In: Accounting
You have recently being asked to participate in a symposium at an accounting conference. One of the sessions at the conference is discussing concerns with the conceptual framework. You have been provided with a number of questions ahead of time so that you can be prepared for the debate.
1. The first discussion topic relates to prudence. Prudence (conservatism) was dropped from the conceptual framework when it was amended in 2010. Are we not still conservative in accounting policies? Provide some specific examples. The Exposure Draft recommends reintroduction of the term prudence, stating that it supports neutrality. The new definition of prudence would be the concern that assets and income not be overstated and expenses not beunderstated. Do you agree?
2. The second discussion topic relates to the question of how to measure assets and liabilities. What are the pros and cons of the use of historical costs compared to current values? Which method is more relevant for the statement of financial position compared to the income statement for users? Are certain types of assets more suited to the use of current values?

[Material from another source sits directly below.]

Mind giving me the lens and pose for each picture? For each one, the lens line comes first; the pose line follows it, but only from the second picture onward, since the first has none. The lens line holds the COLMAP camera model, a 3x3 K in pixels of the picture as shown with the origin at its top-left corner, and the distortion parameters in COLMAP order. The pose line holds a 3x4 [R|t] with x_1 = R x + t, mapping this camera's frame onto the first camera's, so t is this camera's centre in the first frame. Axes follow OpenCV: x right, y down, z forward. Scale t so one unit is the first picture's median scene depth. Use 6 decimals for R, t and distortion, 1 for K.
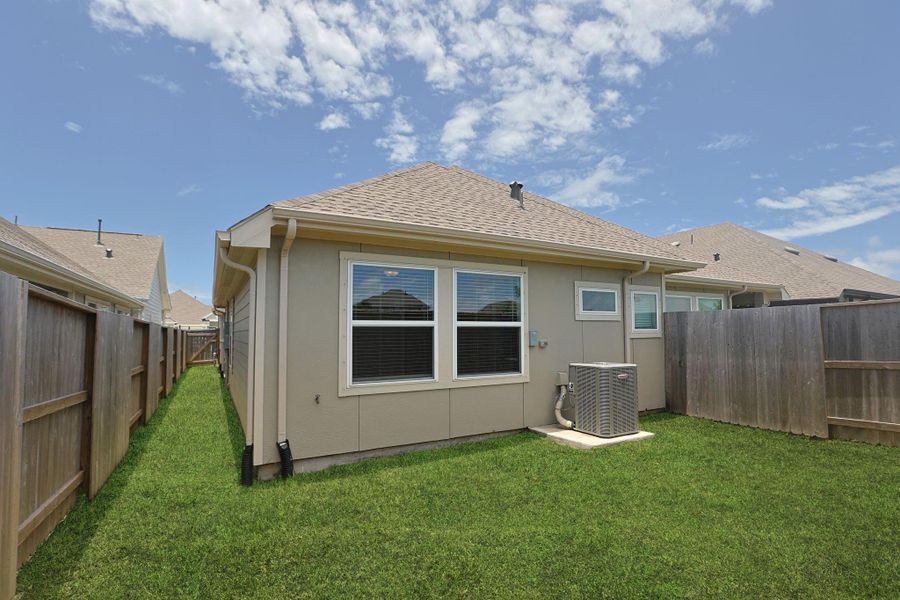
lens RADIAL K [[440.1, 0, 450.0], [0, 440.1, 300.0], [0, 0, 1]] dist [-0.047974, 0.014415]
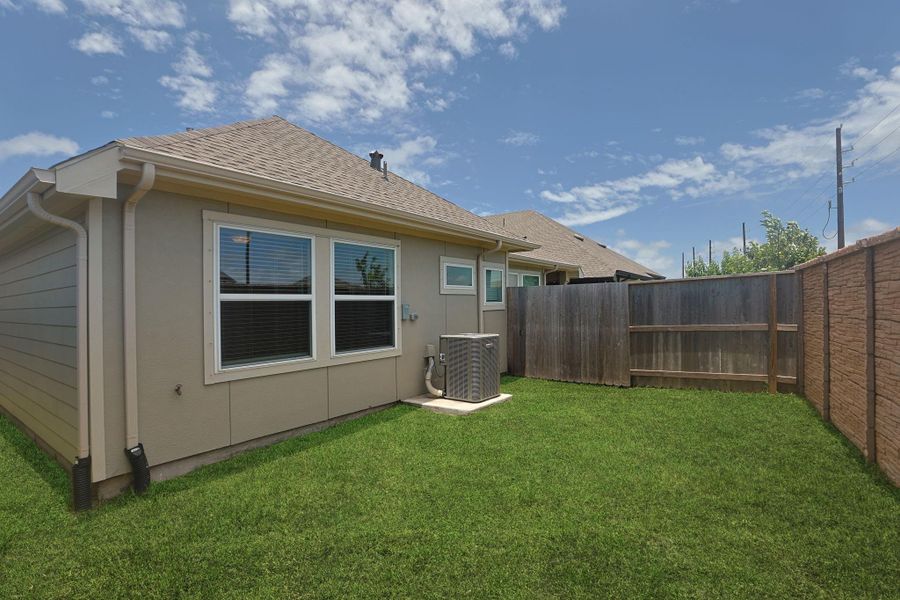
lens RADIAL K [[440.1, 0, 450.0], [0, 440.1, 300.0], [0, 0, 1]] dist [-0.047974, 0.014415]
pose [[0.907285, -0.004908, 0.420487, -0.124207], [-0.020134, 0.998278, 0.055095, 0.002303], [-0.420034, -0.058453, 0.905624, 0.042127]]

3. The final discussion topic relates to other comprehensive income (OCI) and comprehensive income. What is a concern with OCI and comprehensive income? Do you think OCI is useful? If so, in which situations?
Required:
In preparation for the symposium prepare notes to address the questions that might be asked concerning the conceptual framework.
Notes for Symposium
1. Prudence
There are many examples where we are conservative in our accounting standards. For example, we recognize contingent liabilities as provisions if they are probable but do not recognize a contingent asset as an asset unless it is virtually certain. We recognize all deferred income tax liabilities but we do not recognize deferred income tax assets unless they are probable. For goodwill we have impairment. (Students could discuss a number of other examples of accounting standards where there is conservatism).

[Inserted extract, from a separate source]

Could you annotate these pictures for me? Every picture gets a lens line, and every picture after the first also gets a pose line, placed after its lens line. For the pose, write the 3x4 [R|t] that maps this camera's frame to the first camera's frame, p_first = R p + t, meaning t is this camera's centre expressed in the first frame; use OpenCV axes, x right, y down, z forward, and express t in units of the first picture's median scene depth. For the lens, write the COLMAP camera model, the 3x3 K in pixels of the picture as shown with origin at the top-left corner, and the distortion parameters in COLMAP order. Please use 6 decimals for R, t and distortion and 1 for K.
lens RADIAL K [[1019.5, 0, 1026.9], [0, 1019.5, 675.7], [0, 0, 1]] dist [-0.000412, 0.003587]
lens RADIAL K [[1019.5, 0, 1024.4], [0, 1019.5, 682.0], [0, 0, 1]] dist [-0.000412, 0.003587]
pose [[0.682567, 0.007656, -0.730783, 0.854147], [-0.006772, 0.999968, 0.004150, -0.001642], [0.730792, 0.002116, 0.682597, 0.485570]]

Yes I agree with the new definition since there could be both understatement and overtstatement of assets especially where estimates are being made for financial statements. Both of these would be a bias in reporting. Neutrality supports the new definition of prudence. Financial reporting should not have a bias.

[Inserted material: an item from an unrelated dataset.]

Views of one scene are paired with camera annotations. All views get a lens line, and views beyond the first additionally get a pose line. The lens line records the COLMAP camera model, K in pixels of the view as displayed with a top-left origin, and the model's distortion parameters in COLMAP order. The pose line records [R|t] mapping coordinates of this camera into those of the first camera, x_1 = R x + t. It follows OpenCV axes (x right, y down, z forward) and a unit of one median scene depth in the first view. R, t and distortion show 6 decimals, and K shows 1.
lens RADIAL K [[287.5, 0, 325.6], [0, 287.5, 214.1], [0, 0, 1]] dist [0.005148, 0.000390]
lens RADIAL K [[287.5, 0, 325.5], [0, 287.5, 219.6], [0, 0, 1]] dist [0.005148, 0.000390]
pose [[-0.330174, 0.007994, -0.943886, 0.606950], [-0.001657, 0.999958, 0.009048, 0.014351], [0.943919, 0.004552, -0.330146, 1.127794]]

2. Measurement of Assets and Liabilities
Historical cost has many advantages. It is easy to measure on initial recognition. It is more difficult to measure after initial recognition since it requires a number of estimates e.g. number of years an asset should be depreciated over. Impairment testing involves subjectivity. Current values after initial recognition are more relevant to decisions of users since they can be customized to the needs of those users. However, there are many alternatives in determining current values and measurement uncertainty therefore subjectivity.
Current values will provide a more up to date Balance Sheet for the users of the financial statements. However, unrealized and realized gains and losses will impact the Income Statement and create more volatility. Historical cost will create an outdated Balance Sheet and the estimates related to depreciation and impairment testing involve subjectivity.
For certain assets current values are more relevant e,g, derivatives where hedge accouting is not elected and investments which are traded on a frequent basis.
3. OCI and Comprehensive Income
One concern with OCI and comprehensive income is that there is not clear definition about what belongs in OCI and comprehensive income. OCI is useful since it allows for unrealized gains and losses related to certain remeasurements to not impact the income statement which would create volatility and it avoids accounting mismatches. For example, with a cash flow hedge e.g. a forward contract to protect against the change in the Euro for a future purchase of a machinery in Europe. Without OCI you would have an accounting mismatch. Without OCI the forward contract would be classified as a derivative and impact net income but the forward contract would have no impact until the machinery is purchased in six months. So one side of the hedge would impact net income and the other side would have no impact. To solve this issue the forward contract would impact OCI only until the hedge is terminated. (Students could provide other relevant examples).